• [Short task]:
Work out how many lines in the material below contain the string "common", matching case exactly. Give only the number.

• [Listing]:

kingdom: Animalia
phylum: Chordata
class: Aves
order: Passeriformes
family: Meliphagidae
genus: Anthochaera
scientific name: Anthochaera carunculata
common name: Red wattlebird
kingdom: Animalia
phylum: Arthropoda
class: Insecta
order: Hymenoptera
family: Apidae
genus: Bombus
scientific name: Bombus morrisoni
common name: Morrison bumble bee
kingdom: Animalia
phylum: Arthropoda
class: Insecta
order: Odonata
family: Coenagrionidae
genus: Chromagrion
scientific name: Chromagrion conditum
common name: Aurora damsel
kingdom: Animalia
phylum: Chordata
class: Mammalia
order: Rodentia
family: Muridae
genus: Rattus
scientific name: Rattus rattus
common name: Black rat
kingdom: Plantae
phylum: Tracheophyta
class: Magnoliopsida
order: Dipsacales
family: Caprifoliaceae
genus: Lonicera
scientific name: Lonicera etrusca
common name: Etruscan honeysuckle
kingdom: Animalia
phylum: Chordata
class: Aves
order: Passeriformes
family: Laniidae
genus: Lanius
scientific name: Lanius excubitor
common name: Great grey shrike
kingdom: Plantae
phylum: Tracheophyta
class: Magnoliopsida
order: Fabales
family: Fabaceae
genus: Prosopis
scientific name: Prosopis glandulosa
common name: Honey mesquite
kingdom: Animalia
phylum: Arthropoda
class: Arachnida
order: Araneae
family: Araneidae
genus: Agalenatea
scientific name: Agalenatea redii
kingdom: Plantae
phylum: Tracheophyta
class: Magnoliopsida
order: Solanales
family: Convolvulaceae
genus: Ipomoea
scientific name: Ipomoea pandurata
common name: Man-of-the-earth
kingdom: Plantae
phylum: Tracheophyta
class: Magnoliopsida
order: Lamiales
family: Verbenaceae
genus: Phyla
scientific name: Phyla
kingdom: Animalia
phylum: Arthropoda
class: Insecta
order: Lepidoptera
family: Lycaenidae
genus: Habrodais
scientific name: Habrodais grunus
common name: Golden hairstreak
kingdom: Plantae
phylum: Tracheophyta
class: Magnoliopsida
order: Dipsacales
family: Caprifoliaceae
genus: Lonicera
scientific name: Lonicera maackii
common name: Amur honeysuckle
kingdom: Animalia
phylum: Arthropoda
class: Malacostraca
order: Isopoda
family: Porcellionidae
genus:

• [Written response]:
10